10 de mai. de 2006

Potinho de felicidade

Há um poema que atribuem a Borges que diz:

Se eu pudesse viver novamente a minha vida,
trataria de cometer mais erros.
Não tentaria ser tão perfeito,
seria mais relaxado.
Seria mais bobo do que fui;
na verdade encararia muito poucas coisas com seriedade. (Instantes)

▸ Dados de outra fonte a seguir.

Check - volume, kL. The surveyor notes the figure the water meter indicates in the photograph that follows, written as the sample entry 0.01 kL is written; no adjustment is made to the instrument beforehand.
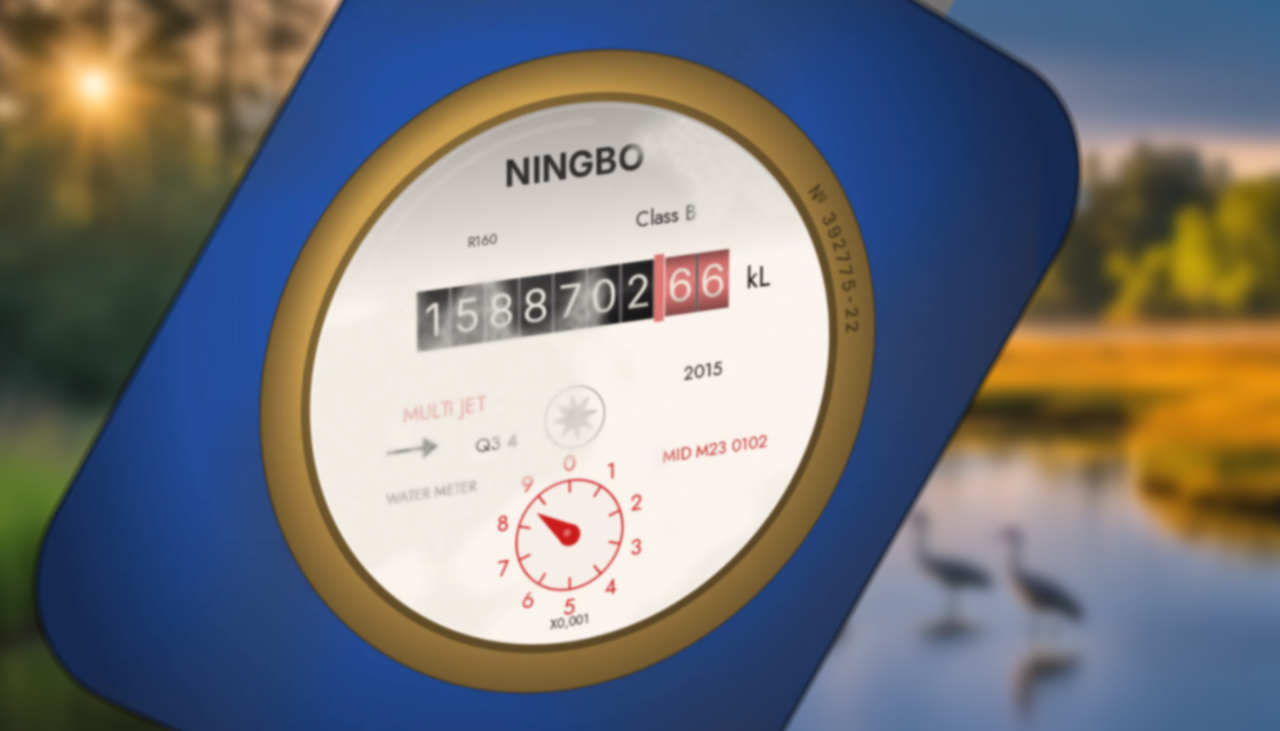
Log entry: 1588702.668 kL
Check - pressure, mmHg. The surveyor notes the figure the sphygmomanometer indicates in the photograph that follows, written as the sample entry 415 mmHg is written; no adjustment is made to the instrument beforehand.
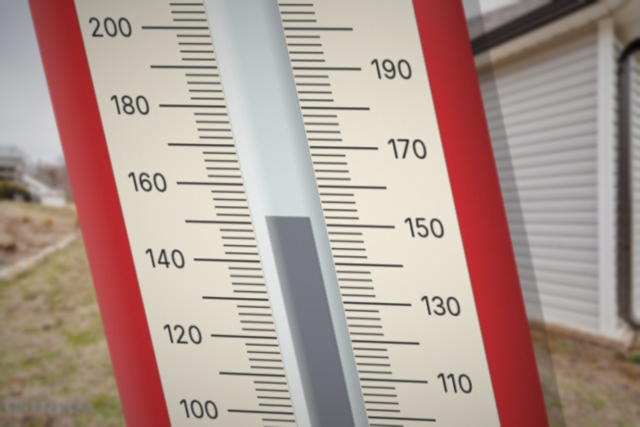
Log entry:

É sábio, seja de Borges ou não (talvez, para ele próprio, esta não fosse uma questão relevante). Mas viver assim, levando a vida menos a sério, nem Borges conseguiu. Meus problemas de hoje me espantam, me assustam, me amedrontam. Amanhã, rirei deles, como rio das minhas preocupações de criança. Nenhum problema é pequeno demais se quem tem que enfrentá-lo o teme. Por isso, não menosprezo as dificuldades de ninguém. Cada um tem as suas dores; cada um tem seus problemas gigantescos.
Nada causa mais problemas irreais que os relacionamentos amorosos. Qualquer coisa, se vem do ser amado, é imensa. Qualquer sinal é uma tempestade. Nunca erramos tanto quanto quando estamos enamorados. E nada causa mais alegria ou tristeza.
Viver como na poesia permitiria sorrir mais, levar os amores menos a sério. Mas quem está no meio da vida não tem idéia de como vai rir de tudo aos 85 anos, idade de Borges, quando escreveu Instantes, se é que o escreveu.
O amor traz desgraças de fim de mundo e, nestas horas, é bom achar algo para te fazer rir. Pessoas, se possível. Há, sim, seres humanos que são tão especiais que fazem o poema parecer mais real, mais possível. Cada um tem os seus escolhidos, seres que são como potinhos de felicidade. Do lado destes seres, o mundo parece mesmo mais leve.
O amor não é mau. Por vezes, ele nos pega e passamos a amar quem até pouco tempo nem sabíamos existir. E quando este ser vai embora, sua ausência, que nunca antes tínhamos sentido, passa a ser pesada, dura. Barthes chama isso de presença de uma ausência. Não conheço definição melhor. Nestas horas, é preciso diminuir os problemas, achar quem nos faça sorrir. Rir de nós mesmos, dar menos valor às angústias e tentar respirar. Ler Borges, como um mantra.
Tem dias que chove. Chove muito, uma chuva linda e triste. Nos dias de chuva, às vezes surge um arco-íris. Nunca acreditei no pote de ouro no fim do arco-íris. Mas foi nos piores dias de chuva que encontrei um potinho de felicidade.

Um comentário:

  1. Anônimo16:12

    Há um limite para as paixões humanas quando elas provêm dos sentimentos, mas não há limite para aquelas que sofrem a influência da imaginação.
    As vezes não abandonamos sentimentos pura e simplesmente por apego, ou por aquilo que eles significam pra nós e não pelo que são na verdade. Jorge Luis Borges simplificou as coisas no seu poema, enquanto nós seguimos complicando. Abraços!